Blue Condor: Gliding into the next generation of flight
Airbus has engaged full throttle towards its goal of introducing the first commercially-available, hydrogen-powered aircraft. With this goal in mind, Airbus recently launched the Blue Condor, two modified Arcus gliders that will soar up to 33,000 feet to analyze hydrogen combustion’s impact on contrails in three separate missions. The initiative, developed by Airbus UpNext, will provide critical information on aviation’s non-CO2 emissions, including contrails and NOx, in advance of the ZEROe demonstrator flight testing.
The gliders used are something of an anomaly in the world of sailplanes. In addition to its 20-meter wingspan, it has a retractable PBS TJ-100 jet engine that assists the glider when self-launching and on longer flights. For Blue Condor, one glider will possess a hydrogen-propulsion system replacing the rear pilot seat, and two 700-bar gaseous hydrogen tanks will fuel the turbojet hydrogen combustion engine. The other glider will have a conventional kerosene-powered engine, allowing comparisons to be made between the composition of the contrails.

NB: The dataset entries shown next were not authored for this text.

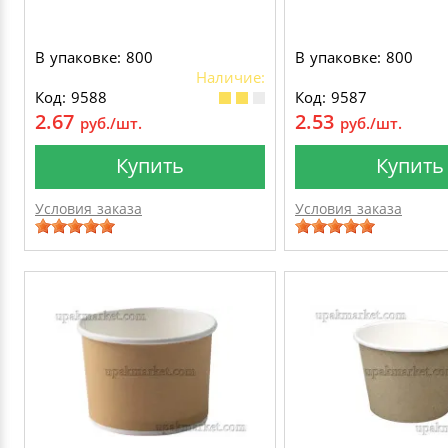
В упаковке: 800
В упаковке: 800
Наличие:
Код: 9588
Код: 9587
2.67
2.53
руб./шт.
руб./шт.
Купить
Купить
Условия заказа
Условия заказа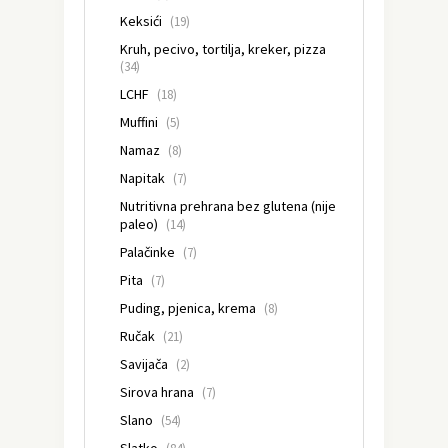
Keksići
(19)
Kruh, pecivo, tortilja, kreker, pizza
(34)
LCHF
(18)
Muffini
(5)
Namaz
(8)
Napitak
(7)
Nutritivna prehrana bez glutena (nije
paleo)
(14)
Palačinke
(7)
Pita
(7)
Puding, pjenica, krema
(8)
Ručak
(21)
Savijača
(2)
Sirova hrana
(7)
Slano
(54)
Slatko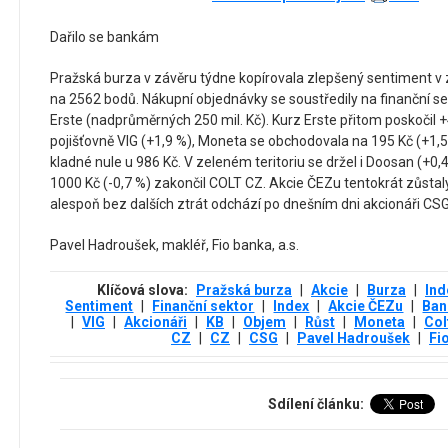
Dařilo se bankám
Pražská burza v závěru týdne kopírovala zlepšený sentiment v za
na 2562 bodů. Nákupní objednávky se soustředily na finanční sek
Erste (nadprůměrných 250 mil. Kč). Kurz Erste přitom poskočil +4
pojišťovně VIG (+1,9 %), Moneta se obchodovala na 195 Kč (+1,
kladné nule u 986 Kč. V zeleném teritoriu se držel i Doosan (+0
1000 Kč (-0,7 %) zakončil COLT CZ. Akcie ČEZu tentokrát zůstaly
alespoň bez dalších ztrát odchází po dnešním dni akcionáři CSG
Pavel Hadroušek, makléř, Fio banka, a.s.
Klíčová slova:
Pražská burza
|
Akcie
|
Burza
|
Ind
Sentiment
|
Finanční sektor
|
Index
|
Akcie ČEZu
|
Ban
|
VIG
|
Akcionáři
|
KB
|
Objem
|
Růst
|
Moneta
|
Col
CZ
|
CZ
|
CSG
|
Pavel Hadroušek
|
Fio
Sdílení článku:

The project is the brainchild of Colombian-born Airbus UpNext engineer, Jose Alejandro Diaz Vides. Jose Alejandro is originally from Cartagena, Colombia and moved to Braunschweig, Germany to complete his B.Sc. and M.S.c. in aeronautical engineering.
“It’s important that we encourage awareness on how a new generation of engineers and scientists can contribute to decarbonization within aviation and other sectors - it’s truly an inspiring project,” Jose remarked about Blue Condor.

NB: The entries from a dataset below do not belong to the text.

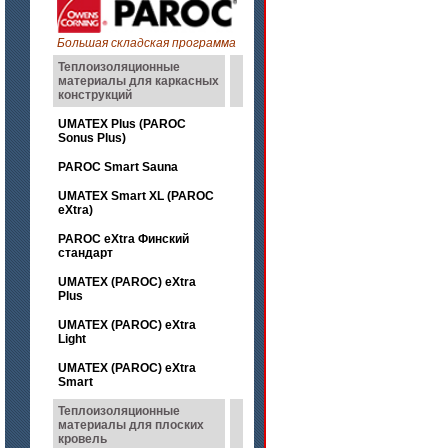
Большая складская программа
Теплоизоляционные
материалы для каркасных
конструкций
UMATEX Plus (PAROC
Sonus Plus)
PAROC Smart Sauna
UMATEX Smart XL (PAROC
eXtra)
PAROC eXtra Финский
стандарт
UMATEX (PAROC) eXtra
Plus
UMATEX (PAROC) eXtra
Light
UMATEX (PAROC) eXtra
Smart
Теплоизоляционные
материалы для плоских
кровель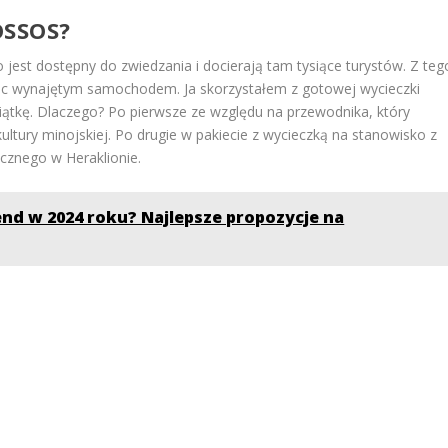
OSSOS?
jest dostępny do zwiedzania i docierają tam tysiące turystów. Z teg
dąc wynajętym samochodem. Ja skorzystałem z gotowej wycieczki
iątkę. Dlaczego? Po pierwsze ze względu na przewodnika, który
ltury minojskiej. Po drugie w pakiecie z wycieczką na stanowisko z
cznego w Heraklionie.
nd w 2024 roku? Najlepsze propozycje na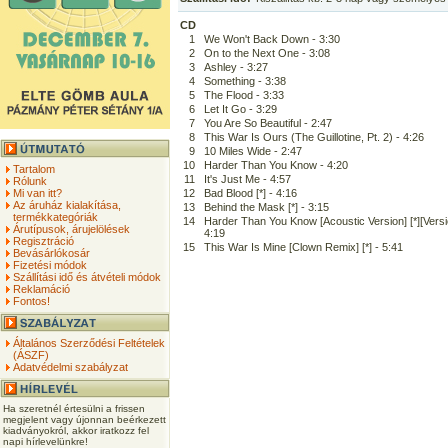
CD
1
We Won't Back Down - 3:30
2
On to the Next One - 3:08
3
Ashley - 3:27
4
Something - 3:38
5
The Flood - 3:33
6
Let It Go - 3:29
7
You Are So Beautiful - 2:47
8
This War Is Ours (The Guillotine, Pt. 2) - 4:26
9
10 Miles Wide - 2:47
10
Harder Than You Know - 4:20
Tartalom
11
It's Just Me - 4:57
Rólunk
Mi van itt?
12
Bad Blood [*] - 4:16
Az áruház kialakítása,
13
Behind the Mask [*] - 3:15
termékkategóriák
14
Harder Than You Know [Acoustic Version] [*][Versi
Árutípusok, árujelölések
4:19
Regisztráció
15
This War Is Mine [Clown Remix] [*] - 5:41
Bevásárlókosár
Fizetési módok
Szállítási idő és átvételi módok
Reklamáció
Fontos!
Általános Szerződési Feltételek
(ÁSZF)
Adatvédelmi szabályzat
Ha szeretnél értesülni a frissen
megjelent vagy újonnan beérkezett
kiadványokról, akkor iratkozz fel
napi hírlevelünkre!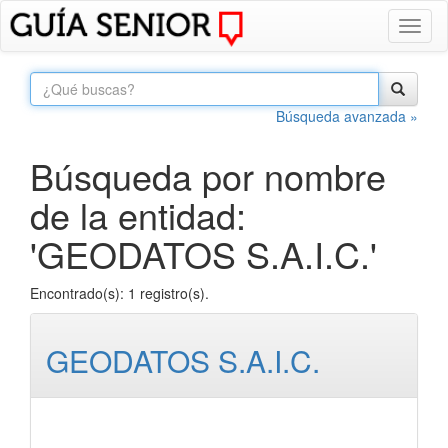
Toggl
naviga
Búsqueda avanzada »
Búsqueda por nombre
de la entidad:
'GEODATOS S.A.I.C.'
Encontrado(s): 1 registro(s).
GEODATOS S.A.I.C.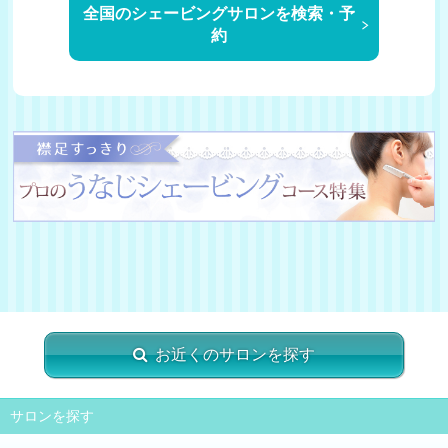
全国のシェービングサロンを検索・予
約
お近くのサロンを探す
サロンを探す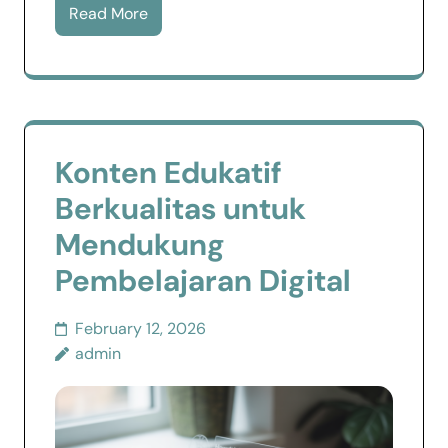
Read More
Konten Edukatif
Berkualitas untuk
Mendukung
Pembelajaran Digital
February 12, 2026
admin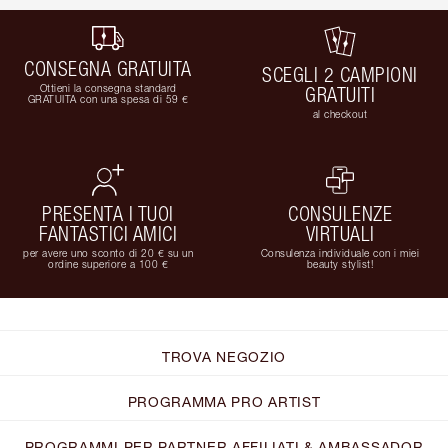
CONSEGNA GRATUITA
SCEGLI 2 CAMPIONI
Ottieni la consegna standard
GRATUITI
GRATUITA con una spesa di 59 €
al checkout
PRESENTA I TUOI
CONSULENZE
FANTASTICI AMICI
VIRTUALI
per avere uno sconto di 20 € su un
Consulenza individuale con i miei
ordine superiore a 100 €
beauty stylist!
TROVA NEGOZIO
PROGRAMMA PRO ARTIST
PROGRAMMI PER PARTNER AFFILIATI & AMBASSADOR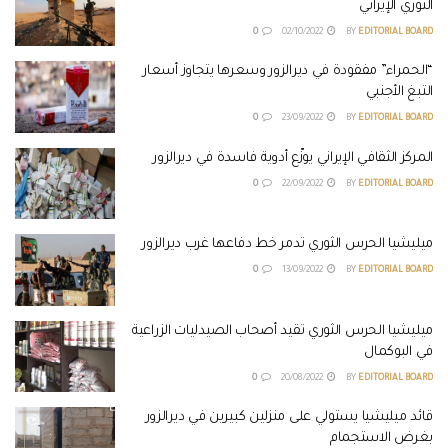
الثوري الإيراني
0
02/10/2022
BY
EDITORIAL BOARD
“الحمراء” مفقودة في ديرالزور وسعرها يتجاوز أسعار
التبغ الأجنبي
0
23/09/2022
BY
EDITORIAL BOARD
المركز الثقافي الإيراني يوزّع أدوية فاسدة في ديرالزور
0
22/09/2022
BY
EDITORIAL BOARD
ميليشيا الحرس الثوري تدمر خط دفاعها غرب ديرالزور
0
13/09/2022
BY
EDITORIAL BOARD
ميليشيا الحرس الثوري تقيد أصحاب الصيدليات الزراعية
في البوكمال
0
20/08/2022
BY
EDITORIAL BOARD
قائد ميليشيا يستولي على منزلين كبيرين في ديرالزور
بغرض الاستجمام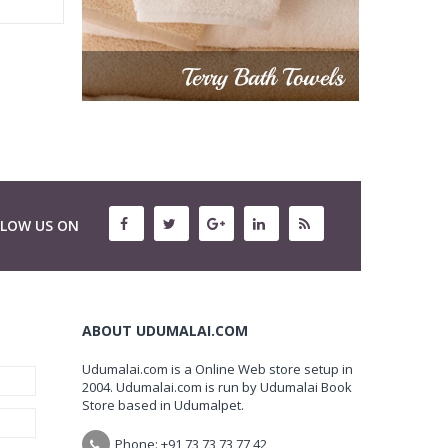
LLOW US ON
ABOUT UDUMALAI.COM
Udumalai.com is a Online Web store setup in
2004. Udumalai.com is run by Udumalai Book
Store based in Udumalpet.
Phone: +91 73 73 73 77 42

Jose’s expertise on these topics goes beyond aviation, he is passionate about alternative sources of energy. He works closely with Light Up a Life, a cooperation agreement between WindAid Institute, INP Toulouse and Airbus, with additional assistance from the Universidad Nacional de Colombia. The cooperation agreement brings interns and volunteers together to build and install wind turbines in rural Peruvian communities.